To bridge these two disparate communities, the World Health Organization and the NTD NGO Network’s (NNN) WASH Working Group have launched the first-ever WASH and NTDs toolkit, “WASH and Health working together: a practical guide for NTD programmes.”

Based on a range of experiences, the toolkit walks health and WASH practitioners through resource mobilization for joint programming, as well as the design, implementation and evaluation of such interventions with its 22 tools and practices. Now aggregated in one place, these tools have been shown to work in coordinated and integrated NTD control and elimination programs that support collaborative relationships between WASH and NTD stakeholders.

For example, in 2018, Ghana eliminated trachoma. They did so through the type of cross-sectoral action the WASH and NTDs toolkit will enable. The Ghana Health Service first introduced the National Trachoma Control Program and implemented the SAFE strategy in 2001, with the goal of eliminating trachoma in Ghana. Because latrines play a critical role in the long-term control of trachoma, the Program committed to constructing 5,000 household latrines each year to tackle the environmental improvement component of the SAFE strategy. Through a multi-sector and multi-agency partnership, over 12,500 household latrines were constructed in Ghana between 2001-2008. An impact evaluation in 2008 noted that water coverage improved from 50% to 80% and latrine coverage improved from between 0-1% to between 2-38% as a result of this project. The percentage of children with clean faces or faces without discharge rose from 70% to 93% in endemic areas in Ghana. Meanwhile the prevalence of active trachoma significantly reduced from more than 16% to less than 3% in the population. In June 2018, Ghana became the first country in WHO Africa Region to eliminate trachoma.

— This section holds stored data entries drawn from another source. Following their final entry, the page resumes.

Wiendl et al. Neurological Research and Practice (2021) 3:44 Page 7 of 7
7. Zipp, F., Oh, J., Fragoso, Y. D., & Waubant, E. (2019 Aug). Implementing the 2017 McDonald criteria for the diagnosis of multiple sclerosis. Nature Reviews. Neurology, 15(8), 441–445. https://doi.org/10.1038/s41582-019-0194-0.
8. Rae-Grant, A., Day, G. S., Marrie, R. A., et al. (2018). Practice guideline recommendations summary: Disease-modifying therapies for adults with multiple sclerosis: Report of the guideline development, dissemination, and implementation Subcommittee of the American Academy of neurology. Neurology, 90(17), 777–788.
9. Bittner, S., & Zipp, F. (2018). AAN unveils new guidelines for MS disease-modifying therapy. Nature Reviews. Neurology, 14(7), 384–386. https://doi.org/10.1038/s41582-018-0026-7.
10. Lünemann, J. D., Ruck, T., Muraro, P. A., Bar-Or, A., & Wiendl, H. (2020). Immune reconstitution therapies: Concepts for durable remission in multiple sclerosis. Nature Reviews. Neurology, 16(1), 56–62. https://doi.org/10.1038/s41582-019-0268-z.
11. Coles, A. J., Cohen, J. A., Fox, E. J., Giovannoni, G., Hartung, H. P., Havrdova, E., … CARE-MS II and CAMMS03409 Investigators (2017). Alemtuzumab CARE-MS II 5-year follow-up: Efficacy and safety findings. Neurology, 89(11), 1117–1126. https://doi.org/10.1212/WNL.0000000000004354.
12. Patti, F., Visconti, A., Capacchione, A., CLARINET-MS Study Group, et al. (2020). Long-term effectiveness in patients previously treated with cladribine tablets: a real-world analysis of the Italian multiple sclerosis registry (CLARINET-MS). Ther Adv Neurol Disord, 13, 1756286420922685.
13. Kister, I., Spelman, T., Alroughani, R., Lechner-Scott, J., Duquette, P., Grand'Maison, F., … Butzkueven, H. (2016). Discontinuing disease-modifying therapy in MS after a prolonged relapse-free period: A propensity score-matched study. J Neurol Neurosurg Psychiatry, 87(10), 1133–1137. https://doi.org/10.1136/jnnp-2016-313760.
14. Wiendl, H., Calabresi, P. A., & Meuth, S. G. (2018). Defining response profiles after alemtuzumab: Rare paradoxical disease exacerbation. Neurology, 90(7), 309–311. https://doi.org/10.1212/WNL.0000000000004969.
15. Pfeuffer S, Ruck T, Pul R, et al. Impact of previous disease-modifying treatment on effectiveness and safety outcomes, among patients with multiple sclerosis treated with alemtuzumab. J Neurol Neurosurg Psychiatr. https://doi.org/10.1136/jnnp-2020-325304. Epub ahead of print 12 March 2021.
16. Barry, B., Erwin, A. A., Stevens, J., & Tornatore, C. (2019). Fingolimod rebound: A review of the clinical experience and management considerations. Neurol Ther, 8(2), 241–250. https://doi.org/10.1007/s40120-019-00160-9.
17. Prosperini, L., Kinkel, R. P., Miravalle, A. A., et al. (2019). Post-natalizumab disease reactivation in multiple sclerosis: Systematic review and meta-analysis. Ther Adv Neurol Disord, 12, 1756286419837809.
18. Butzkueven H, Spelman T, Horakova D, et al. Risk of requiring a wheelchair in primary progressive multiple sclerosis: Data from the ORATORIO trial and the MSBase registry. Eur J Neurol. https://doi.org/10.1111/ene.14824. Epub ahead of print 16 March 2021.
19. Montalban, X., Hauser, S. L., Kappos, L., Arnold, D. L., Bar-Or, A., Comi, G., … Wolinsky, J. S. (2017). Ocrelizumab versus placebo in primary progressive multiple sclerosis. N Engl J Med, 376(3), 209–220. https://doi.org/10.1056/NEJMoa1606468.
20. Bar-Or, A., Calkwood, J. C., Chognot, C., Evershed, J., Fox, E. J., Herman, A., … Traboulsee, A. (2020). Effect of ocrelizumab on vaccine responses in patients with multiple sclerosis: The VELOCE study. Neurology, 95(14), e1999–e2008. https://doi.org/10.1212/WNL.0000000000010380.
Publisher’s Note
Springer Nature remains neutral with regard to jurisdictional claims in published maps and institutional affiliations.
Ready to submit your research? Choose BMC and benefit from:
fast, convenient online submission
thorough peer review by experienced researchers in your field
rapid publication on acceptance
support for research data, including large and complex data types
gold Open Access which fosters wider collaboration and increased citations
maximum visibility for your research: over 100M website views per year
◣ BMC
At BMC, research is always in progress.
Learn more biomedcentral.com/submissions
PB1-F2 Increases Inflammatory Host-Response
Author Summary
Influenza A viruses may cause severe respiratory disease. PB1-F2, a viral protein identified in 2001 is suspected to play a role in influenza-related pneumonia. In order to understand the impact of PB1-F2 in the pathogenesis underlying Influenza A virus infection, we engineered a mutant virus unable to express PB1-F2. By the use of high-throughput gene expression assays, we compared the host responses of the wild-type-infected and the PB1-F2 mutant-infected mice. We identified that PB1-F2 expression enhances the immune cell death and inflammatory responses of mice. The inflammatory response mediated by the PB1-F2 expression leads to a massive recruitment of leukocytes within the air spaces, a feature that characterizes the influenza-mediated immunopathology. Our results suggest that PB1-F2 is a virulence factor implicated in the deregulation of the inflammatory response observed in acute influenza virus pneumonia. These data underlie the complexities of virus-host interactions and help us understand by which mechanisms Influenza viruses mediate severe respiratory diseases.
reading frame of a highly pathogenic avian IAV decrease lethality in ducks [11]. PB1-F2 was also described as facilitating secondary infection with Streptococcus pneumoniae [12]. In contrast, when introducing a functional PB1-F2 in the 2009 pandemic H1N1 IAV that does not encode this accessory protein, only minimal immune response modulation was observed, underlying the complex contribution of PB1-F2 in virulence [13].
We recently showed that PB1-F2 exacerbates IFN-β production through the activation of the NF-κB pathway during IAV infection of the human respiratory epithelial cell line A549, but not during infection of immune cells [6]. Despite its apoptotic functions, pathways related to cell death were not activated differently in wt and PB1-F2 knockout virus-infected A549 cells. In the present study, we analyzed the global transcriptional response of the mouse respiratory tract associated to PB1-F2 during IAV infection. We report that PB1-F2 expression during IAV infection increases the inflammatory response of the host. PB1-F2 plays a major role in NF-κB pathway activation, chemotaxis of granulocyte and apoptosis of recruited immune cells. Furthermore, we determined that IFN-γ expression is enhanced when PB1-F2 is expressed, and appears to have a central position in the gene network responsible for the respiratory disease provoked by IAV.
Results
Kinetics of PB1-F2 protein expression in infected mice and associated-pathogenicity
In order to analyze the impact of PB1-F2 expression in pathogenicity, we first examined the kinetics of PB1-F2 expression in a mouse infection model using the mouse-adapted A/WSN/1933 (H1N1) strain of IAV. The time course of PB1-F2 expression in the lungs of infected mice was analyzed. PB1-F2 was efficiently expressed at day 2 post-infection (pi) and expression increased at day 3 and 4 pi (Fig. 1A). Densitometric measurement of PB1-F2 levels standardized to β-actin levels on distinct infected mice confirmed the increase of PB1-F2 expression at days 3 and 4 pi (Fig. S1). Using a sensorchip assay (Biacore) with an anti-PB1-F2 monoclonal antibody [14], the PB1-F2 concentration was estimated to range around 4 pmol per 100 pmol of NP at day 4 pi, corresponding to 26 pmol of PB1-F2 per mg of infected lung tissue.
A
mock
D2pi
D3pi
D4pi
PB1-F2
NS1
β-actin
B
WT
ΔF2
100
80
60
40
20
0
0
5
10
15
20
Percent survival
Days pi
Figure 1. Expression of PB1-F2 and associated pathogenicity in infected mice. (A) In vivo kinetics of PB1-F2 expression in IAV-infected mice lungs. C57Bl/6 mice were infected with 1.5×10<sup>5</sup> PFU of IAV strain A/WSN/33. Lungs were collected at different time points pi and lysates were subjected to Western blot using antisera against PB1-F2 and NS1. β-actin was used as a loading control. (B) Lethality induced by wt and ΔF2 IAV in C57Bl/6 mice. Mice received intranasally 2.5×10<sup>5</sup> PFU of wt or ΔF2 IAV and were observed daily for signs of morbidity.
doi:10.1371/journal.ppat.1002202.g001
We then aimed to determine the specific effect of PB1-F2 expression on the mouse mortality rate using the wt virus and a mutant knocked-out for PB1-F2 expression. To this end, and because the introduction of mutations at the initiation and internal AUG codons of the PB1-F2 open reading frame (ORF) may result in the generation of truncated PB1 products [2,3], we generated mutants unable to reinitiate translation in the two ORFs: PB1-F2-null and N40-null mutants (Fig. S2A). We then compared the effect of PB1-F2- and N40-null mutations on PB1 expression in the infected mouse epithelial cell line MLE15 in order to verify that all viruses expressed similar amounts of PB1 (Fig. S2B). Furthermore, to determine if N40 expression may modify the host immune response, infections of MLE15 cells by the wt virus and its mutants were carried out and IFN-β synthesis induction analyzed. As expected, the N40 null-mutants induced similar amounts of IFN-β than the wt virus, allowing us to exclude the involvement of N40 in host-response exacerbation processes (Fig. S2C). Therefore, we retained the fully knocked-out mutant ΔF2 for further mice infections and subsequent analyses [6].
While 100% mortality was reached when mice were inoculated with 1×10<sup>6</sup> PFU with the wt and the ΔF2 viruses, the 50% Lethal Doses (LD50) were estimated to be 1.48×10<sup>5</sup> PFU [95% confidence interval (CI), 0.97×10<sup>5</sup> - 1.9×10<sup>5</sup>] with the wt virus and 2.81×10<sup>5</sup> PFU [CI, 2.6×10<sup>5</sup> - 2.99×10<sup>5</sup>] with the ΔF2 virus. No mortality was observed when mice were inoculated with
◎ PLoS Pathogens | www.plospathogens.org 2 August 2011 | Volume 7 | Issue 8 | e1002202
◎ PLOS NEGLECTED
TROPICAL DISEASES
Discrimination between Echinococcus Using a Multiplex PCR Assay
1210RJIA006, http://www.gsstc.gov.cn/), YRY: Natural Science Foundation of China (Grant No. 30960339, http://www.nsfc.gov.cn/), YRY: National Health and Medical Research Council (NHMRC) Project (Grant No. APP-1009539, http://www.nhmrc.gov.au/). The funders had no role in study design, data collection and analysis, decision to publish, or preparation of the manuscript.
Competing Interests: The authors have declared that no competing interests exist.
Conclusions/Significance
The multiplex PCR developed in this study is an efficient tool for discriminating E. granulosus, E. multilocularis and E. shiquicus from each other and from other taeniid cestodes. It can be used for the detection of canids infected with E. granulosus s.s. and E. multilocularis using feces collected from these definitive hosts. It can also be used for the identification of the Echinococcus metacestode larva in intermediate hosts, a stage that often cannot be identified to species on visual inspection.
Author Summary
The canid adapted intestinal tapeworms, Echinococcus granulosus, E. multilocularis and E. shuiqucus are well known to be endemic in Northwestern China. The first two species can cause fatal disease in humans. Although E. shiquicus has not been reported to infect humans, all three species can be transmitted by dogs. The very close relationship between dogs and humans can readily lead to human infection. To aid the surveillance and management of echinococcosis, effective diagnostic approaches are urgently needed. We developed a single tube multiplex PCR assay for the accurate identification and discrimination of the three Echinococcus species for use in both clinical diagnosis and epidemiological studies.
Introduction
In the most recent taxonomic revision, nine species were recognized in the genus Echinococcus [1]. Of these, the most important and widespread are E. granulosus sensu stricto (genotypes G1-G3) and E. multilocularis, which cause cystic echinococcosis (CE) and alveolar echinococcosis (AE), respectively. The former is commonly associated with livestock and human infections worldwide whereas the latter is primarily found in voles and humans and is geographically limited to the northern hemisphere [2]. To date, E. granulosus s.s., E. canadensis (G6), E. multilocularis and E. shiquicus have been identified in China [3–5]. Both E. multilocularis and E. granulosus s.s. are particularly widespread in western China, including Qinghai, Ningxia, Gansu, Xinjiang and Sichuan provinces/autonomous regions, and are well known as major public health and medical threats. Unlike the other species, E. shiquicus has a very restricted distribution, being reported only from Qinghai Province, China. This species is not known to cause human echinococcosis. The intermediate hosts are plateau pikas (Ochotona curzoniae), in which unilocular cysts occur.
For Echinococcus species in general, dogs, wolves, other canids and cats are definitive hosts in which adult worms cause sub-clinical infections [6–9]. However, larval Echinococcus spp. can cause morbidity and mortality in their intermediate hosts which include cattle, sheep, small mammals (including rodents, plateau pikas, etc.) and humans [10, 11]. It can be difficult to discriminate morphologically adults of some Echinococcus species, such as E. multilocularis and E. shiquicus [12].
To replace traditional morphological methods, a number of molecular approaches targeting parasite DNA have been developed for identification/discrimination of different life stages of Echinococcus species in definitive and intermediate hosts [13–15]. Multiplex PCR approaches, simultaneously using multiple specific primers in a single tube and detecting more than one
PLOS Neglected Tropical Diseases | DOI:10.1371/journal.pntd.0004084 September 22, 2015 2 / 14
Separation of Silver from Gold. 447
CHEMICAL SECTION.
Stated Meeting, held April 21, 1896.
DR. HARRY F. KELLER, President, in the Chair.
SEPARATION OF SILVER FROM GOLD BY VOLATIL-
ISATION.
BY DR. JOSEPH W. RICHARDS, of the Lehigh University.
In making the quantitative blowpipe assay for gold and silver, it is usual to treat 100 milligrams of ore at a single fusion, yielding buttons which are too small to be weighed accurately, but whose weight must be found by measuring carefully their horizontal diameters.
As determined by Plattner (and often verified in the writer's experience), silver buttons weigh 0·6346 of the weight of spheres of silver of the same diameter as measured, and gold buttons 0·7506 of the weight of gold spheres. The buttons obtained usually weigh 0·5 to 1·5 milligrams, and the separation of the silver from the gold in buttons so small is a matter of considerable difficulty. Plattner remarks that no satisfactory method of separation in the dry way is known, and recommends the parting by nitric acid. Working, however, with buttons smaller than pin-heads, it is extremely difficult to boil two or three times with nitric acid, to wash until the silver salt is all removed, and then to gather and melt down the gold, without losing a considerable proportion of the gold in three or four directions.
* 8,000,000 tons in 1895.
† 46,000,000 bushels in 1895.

In northeastern Uganda, WaterAid joined the trachoma elimination programme to better environmental conditions and improve behaviours, such as facial cleanliness, that can sustain the impact of structural efforts. By collaborating with established and trusted WASH partners in the communities, trachoma programmes work alongside and benefit from the infrastructure (access to clean water, latrines, and hand/face washing stations) that these WASH organisations are putting in place, which enable the healthy behaviours connected to trachoma elimination. This work includes incorporating hygiene and trachoma messaging into existing WASH lessons, community meetings, and community-led total sanitation. Bespoke health and hygiene messaging that reflects the environments and communities, such as their lifestyle and dress in northeastern Karamoja, helps people relate to the images and integrate the messages into their daily lives. Integrating trachoma messaging into existing WASH strategies and materials is efficient and eliminates duplicate materials that would run parallel to the other health and hygiene work.

Ghana and Uganda are two of many great examples of cross-sectoral collaboration. The groundbreaking WHO and NNN toolkit promises increased collaboration and integration of WASH and NTD programming – and honors of the 7th anniversary of the London Declaration on Neglected Tropical Diseases and UN Water’s Leave No One Behind campaign. The NTD and WASH sectors share a very worthy goal: sustainable NTD control, elimination and prevention. As we approach 2030, increased collaboration is crucial so that we truly leave no one behind.